Burned: Valve’s founding chief marketing officer, Monica Harrington, recently shared her account of how the company became the leading provider of digital PC games. Harrington pushed for stricter authentication measures after discovering how young players were more than willing to pirate their games.
Harrington has a somewhat contentious relationship with Valve’s origin story. In 2024, she said that her name had been erased from the company’s history despite her contribution alongside Gabe Newell and her then-husband Mike Harrington. Now, the businesswoman has shared some juicy behind-the-scenes facts about Valve and Steam during a recent GDC video session.

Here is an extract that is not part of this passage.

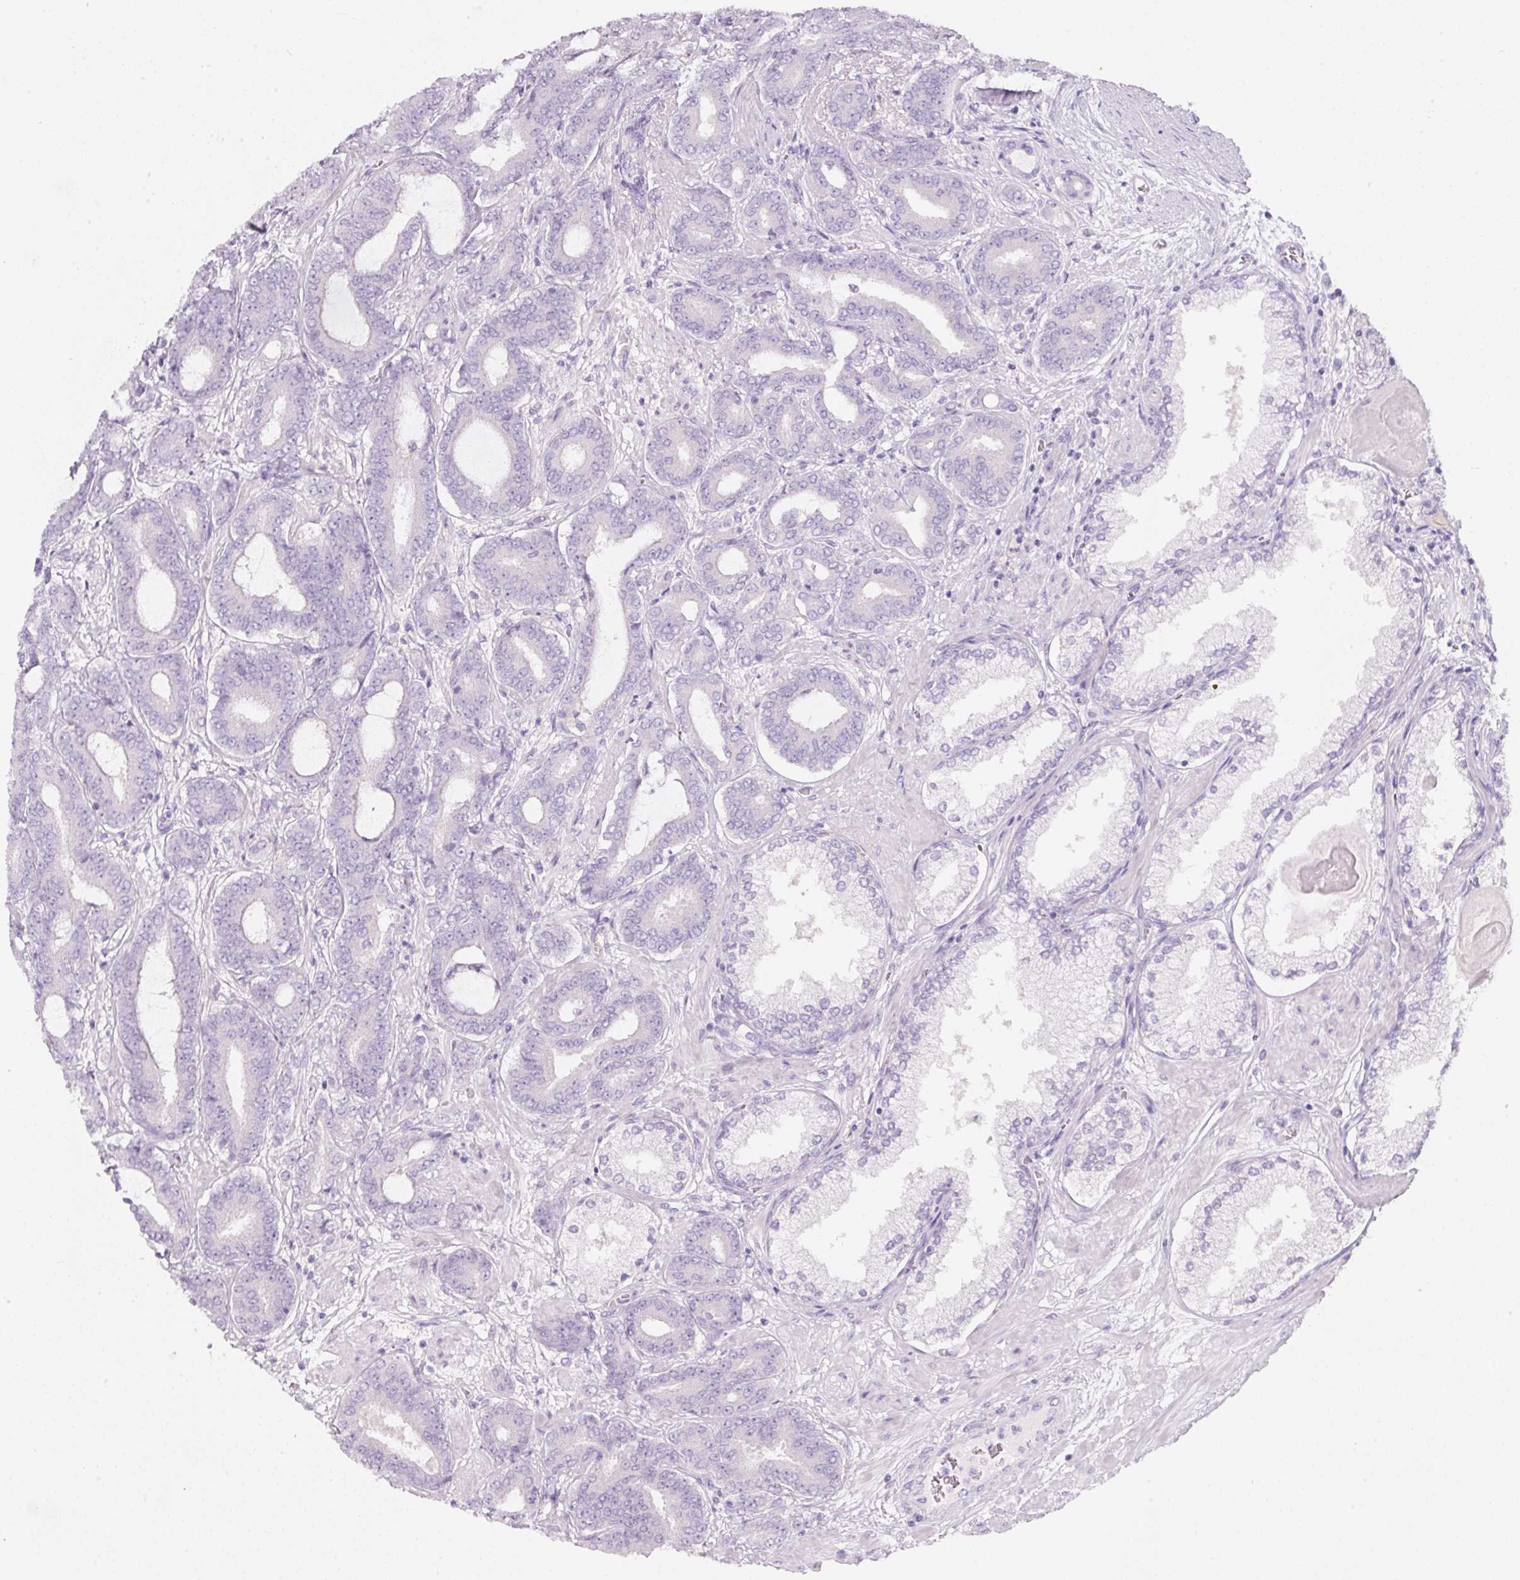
{"staining": {"intensity": "negative", "quantity": "none", "location": "none"}, "tissue": "prostate cancer", "cell_type": "Tumor cells", "image_type": "cancer", "snomed": [{"axis": "morphology", "description": "Adenocarcinoma, Low grade"}, {"axis": "topography", "description": "Prostate and seminal vesicle, NOS"}], "caption": "Tumor cells show no significant expression in prostate adenocarcinoma (low-grade).", "gene": "SLC2A2", "patient": {"sex": "male", "age": 61}}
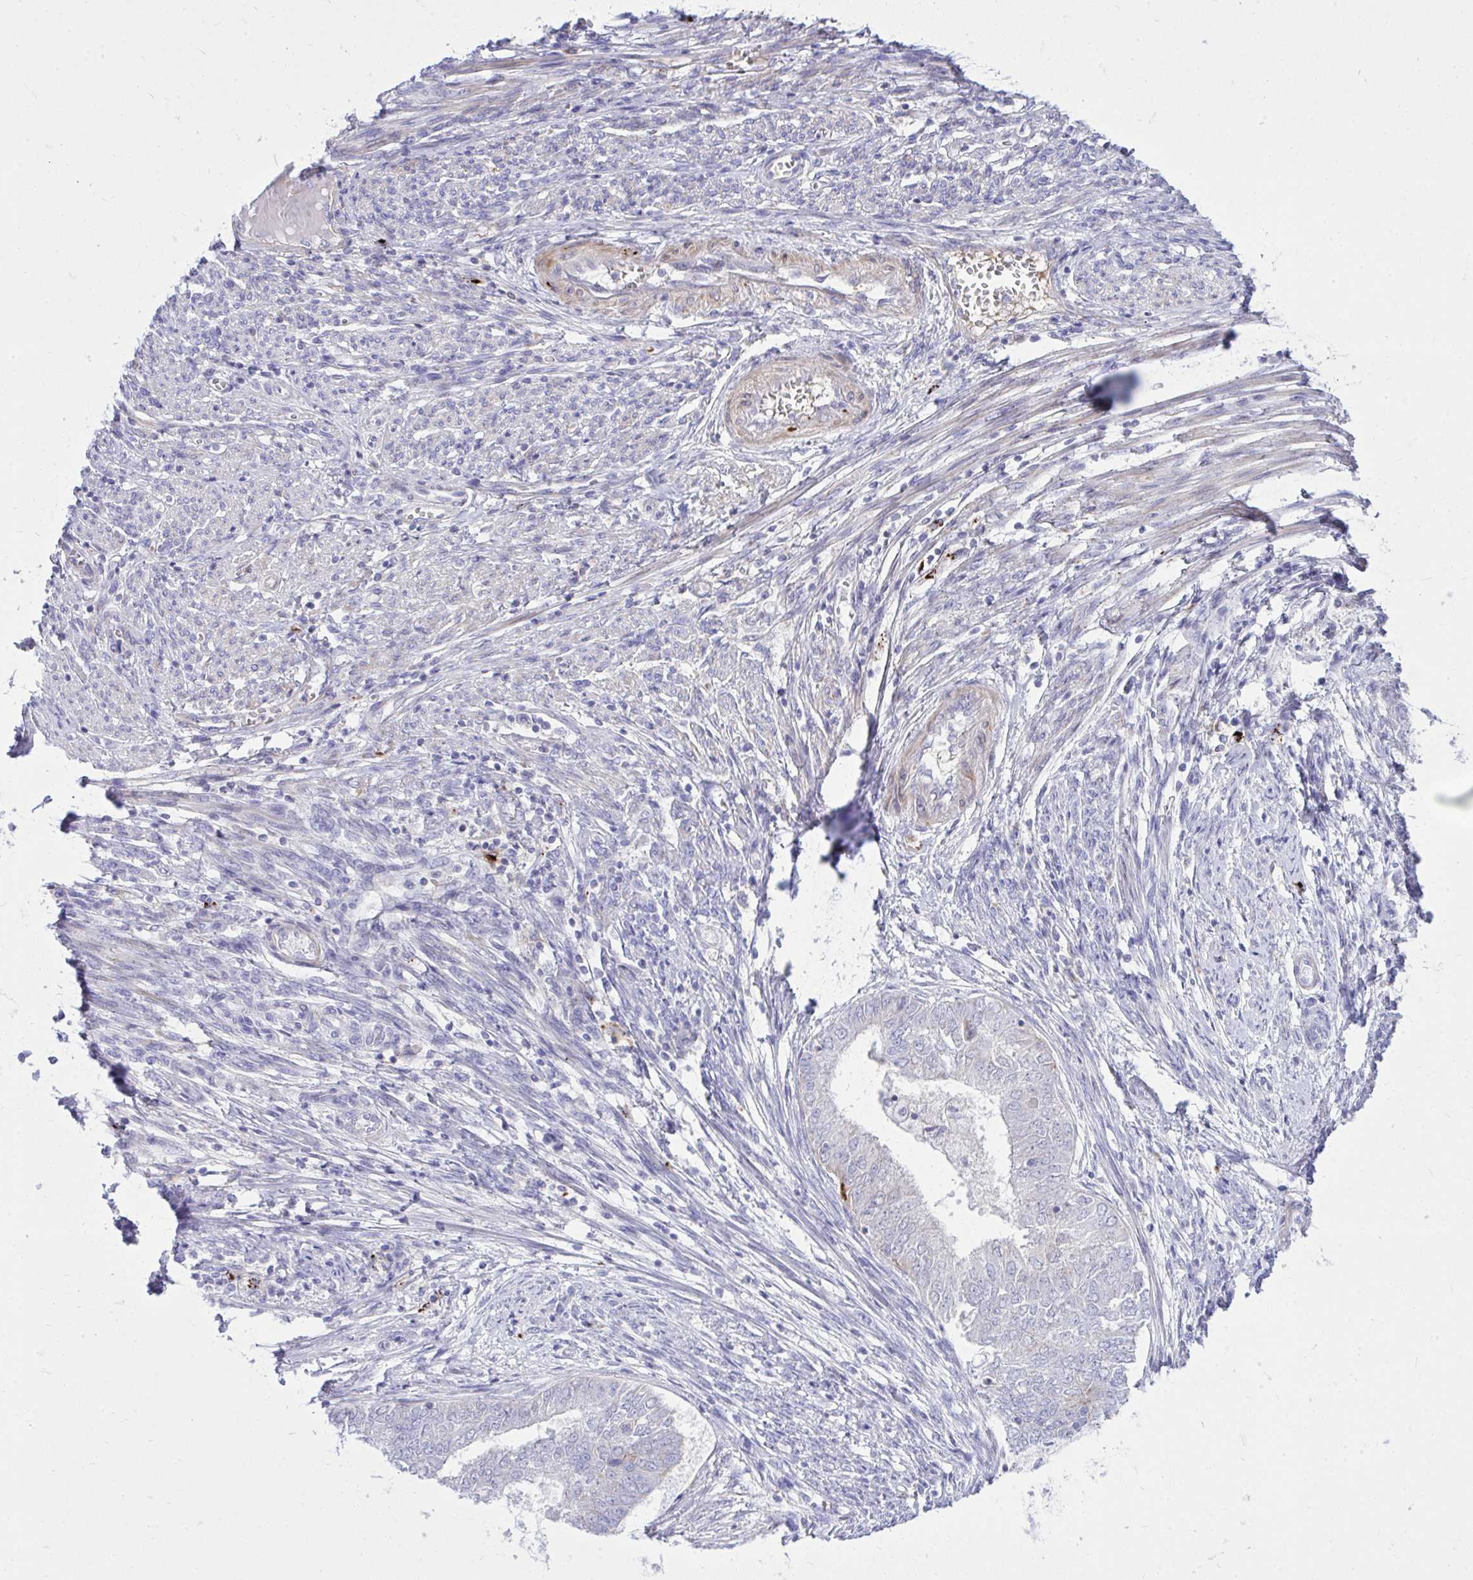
{"staining": {"intensity": "negative", "quantity": "none", "location": "none"}, "tissue": "endometrial cancer", "cell_type": "Tumor cells", "image_type": "cancer", "snomed": [{"axis": "morphology", "description": "Adenocarcinoma, NOS"}, {"axis": "topography", "description": "Endometrium"}], "caption": "High power microscopy micrograph of an immunohistochemistry (IHC) histopathology image of endometrial adenocarcinoma, revealing no significant expression in tumor cells.", "gene": "TP53I11", "patient": {"sex": "female", "age": 62}}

One interesting tidbit highlighted by PC Gamer relates to Steam’s online DRM, which was allegedly enforced because of Harrington’s experience with her nephew’s piracy habits. After receiving a $500 check for school-related expenses, the young gamer thanked Harrington and said that he was going to buy a new CD-ROM burner with the money.
The 19-year-old was just happy that he could “share” games with his friends. Harrington realized that this would be a generational shift, and that the new CD burning technology could eventually put Valve’s entire business at risk. Her nephew wasn’t thinking about business models, companies, or intellectual property; he was just looking forward to some CD-burning sessions after purchasing new PC releases.
The CD burner story prompted Valve’s top management to adopt an online authentication system for every single game sold through Steam, Harrington said. Consumer-level piracy was starting to become a real issue for game publishers, so Valve decided that players had to validate their purchase directly on its servers.
Valve started to understand how important DRM technology could be to its business with the original Half-Life, which used a simpler CD key-based authentication. A lot of people complained on Valve forums that the game wasn’t working, but Mike Harrington discovered that they had never purchased a legit Half-Life copy to begin with.
After her GDC session, Harrington noted that she and her ex-husband have a different recollection about how Valve’s DRM came to be. “Mike thinks that we were going to do it anyway. But I was certainly talking to everybody about it and extremely worked up about it,” Valve’s founding CMO said.
In today’s increasingly digital world, Steam’s online authentication can be considered a lesser evil in a sea of complex and crack-resistant DRM solutions like Denuvo. However, publishers are more than willing to use the highly invasive protection to maximize earning potential of newer game releases.